Yeah, you’re absolutely right that this is about a kind of neurotic inclination on my part to think about this in solo terms. But that’s the way I think about all of my pedagogy and for that matter my research methodology, that until I’ve got an experiential mapping of what I’m doing, I’m not comfortable imagining what parts of it could be done by others. Don’t forget that faculty in the lab sciences are comfortable entrusting lab instruction to others precisely because their own research practices and training center on laboratory or experimental work. Whereas for me, my laboratory has only recently been more IT-centric; it starts as an archival and library practice. There’s a difference between a biologist sending his students off to the lab to learn to use a centrifuge and me in the most ambitious case sending people off to an IT support context to learn base-level skills for modelling a 3d environment. It’s not just that it’s easy to call for improbable levels of skills acquisition, it’s also the case that it’s possible to just mislocate the competencies you need in a fundamental way.
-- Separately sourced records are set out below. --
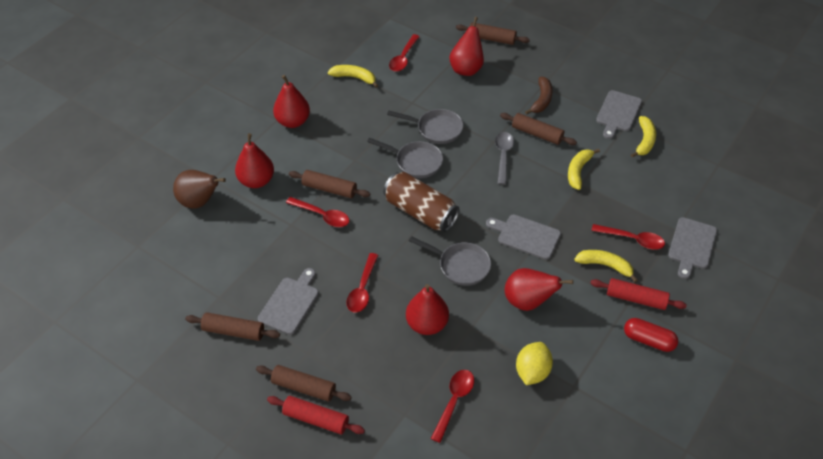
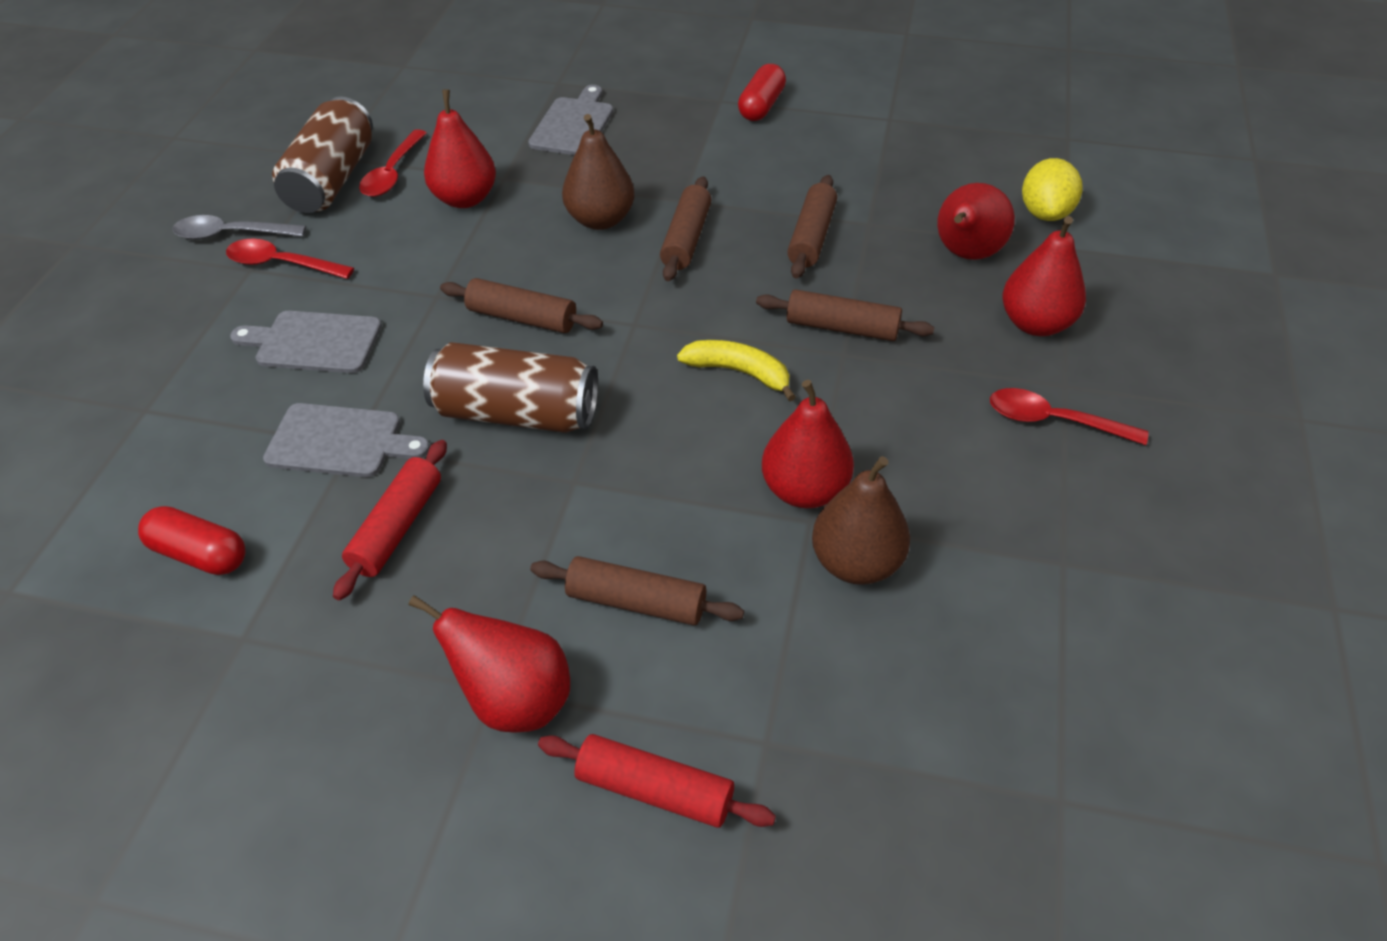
brown banana: [525,77,553,115] = 1 -> none = 0
brown can: [383,172,460,232] = 1 -> [272,97,373,213] [423,342,598,433] = 2
brown pear: [173,170,226,209] = 1 -> [562,114,635,230] [812,456,910,585] = 2
grey cutting board: [258,268,319,335] [486,214,561,260] [596,90,642,139] [668,217,717,279] = 4 -> [230,311,382,373] [263,403,430,477] [528,85,613,155] = 3
grey pan: [367,138,443,178] [387,109,463,144] [409,236,491,286] = 3 -> none = 0
red capsule: [624,318,678,352] = 1 -> [138,506,245,575] [738,64,786,121] = 2
red spoon: [286,197,349,227] [346,253,378,312] [389,34,420,72] [431,370,474,443] [591,224,665,249] = 5 -> [226,239,354,279] [359,129,427,197] [990,388,1148,445] = 3
yellow banana: [328,65,378,88] [568,149,600,190] [574,250,638,282] [631,116,656,158] = 4 -> [677,340,796,401] = 1

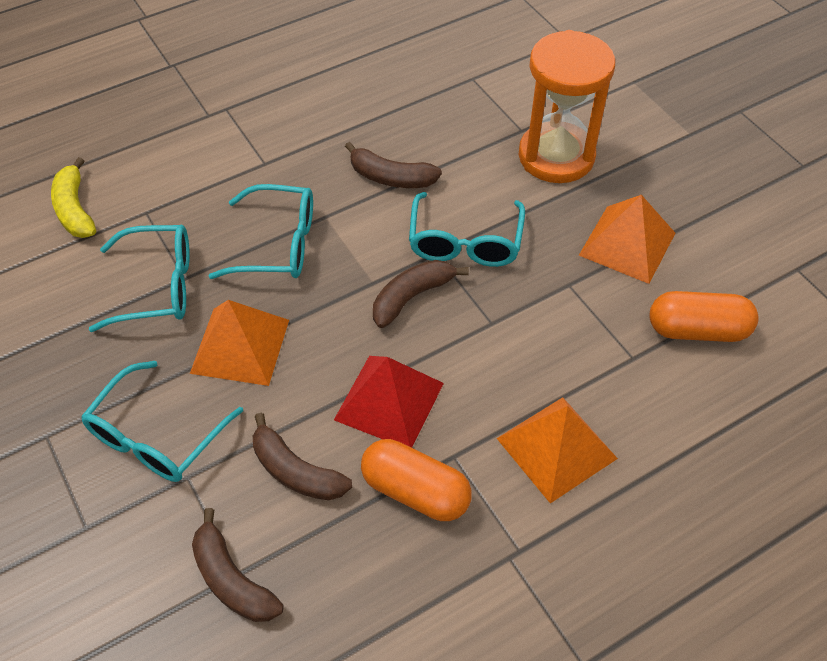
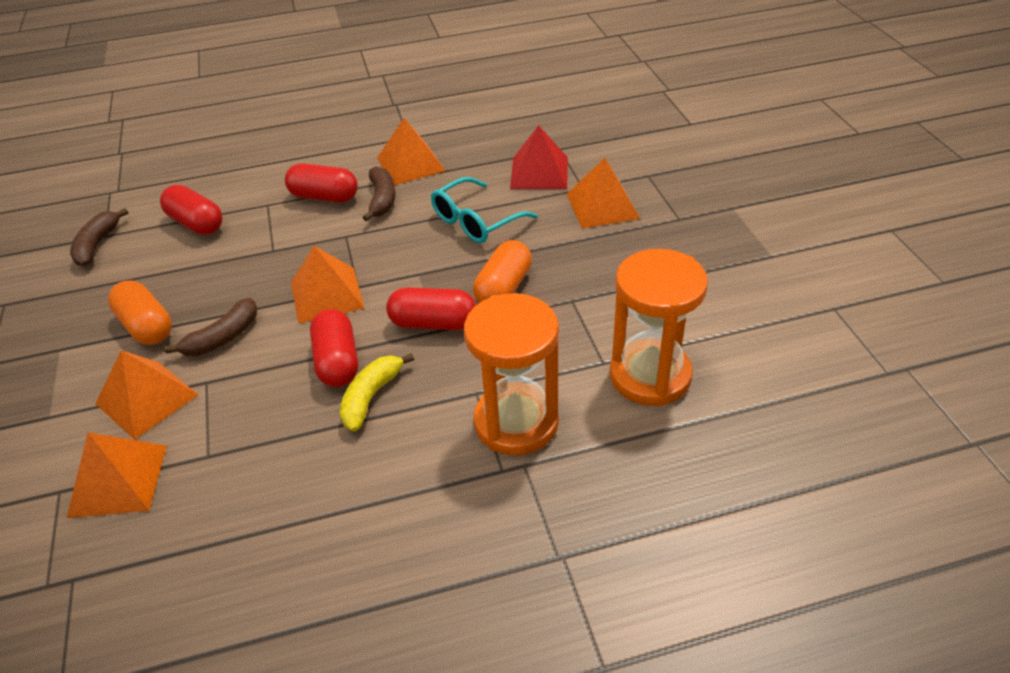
brown banana: [192,508,284,622] [253,413,352,500] [345,142,442,188] [373,260,469,328] = 4 -> [70,208,129,267] [164,298,257,356] [363,166,396,221] = 3
orange hourglass: [519,30,615,183] = 1 -> [464,293,559,455] [610,249,708,406] = 2
orange pyramid: [190,300,289,386] [497,397,618,503] [579,195,675,284] = 3 -> [67,432,167,518] [95,350,198,440] [291,246,364,324] [377,118,446,185] [567,158,640,228] = 5
red capsule: none = 0 -> [160,185,223,235] [285,163,358,202] [310,309,358,387] [386,287,476,330] = 4
turquoise glasses: [81,361,243,482] [89,225,190,332] [209,184,313,279] [409,192,525,267] = 4 -> [431,177,538,243] = 1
This is also about an anxiety about imposition on others coupled with the fact that to externalize what I have in mind is actually a lot of work for me. This is one reason, for example, that co-teaching is hard not just for me but for everyone I know. Collaborating with people in a teaching environment is generally not less work (which is what outsiders think) but it’s more work, because it means the collaborators have to explain and externalize much of what might otherwise be implicit and on-the-fly. Let’s take the machinima case. If I practice a bit with FRAPS and other things over the summer on my own, I can probably explain to students how to do what I have in mind well enough for them to take a shot at it, as long as I’m not too hung up about the quality or proficiency of the results. If I get more ambitious or more demanding in my expectations, however, and I turn to a partner in ITS, now I have to make time early in the semester to sit down and explain what I have in mind. I need to review with my collaborator what we have available. We may have to take several passes at it to find out what’s going to work. The results will be far better, but the time and planning involved is more considerable. (This is kind of commonsensical: better planning, better results. But on the other hand, there’s the danger of the perfect being the enemy of the good.)
There’s also a problem that someone who is kind of sporadically literate about IT the way I am has big holes in his knowledge base. Sometimes you know what you don’t know, sometimes you don’t even know what you don’t know. In either case, that can really slow things down, or if the knowledge seems too basic, it can feel terribly embarassing. I know almost nothing, for example, about the UNIX structures that underpin OSX, and sometimes that’s actually pretty relevant to things I might want to do. (I was struggling the other day with a permissions issue, for example.)
There’s a discipline in programming known as “pair programming.” The idea is simple– have two people sitting at the same computer at the same time. In its most rigorous form, one tells the other what to type, but is not allowed to touch the keyboard himself. In more loose variations, both contribute code and ideas. As you point out with your lesson planning, it takes longer, but studies have shown that while productivity varies (one study I saw showed pair programming overhead was 41% of single, but most say it adds about 50%), readability and quality were significantly higher.
The downside, of course, is that you have to work with another person, and most programmers have a hard time doing that initially (after they try it, most like it). I’m not sure why I’m mentioning this, other than I think it’s interesting that programmers and professors have similar problems, with similar solutions, and similar barriers to adoption.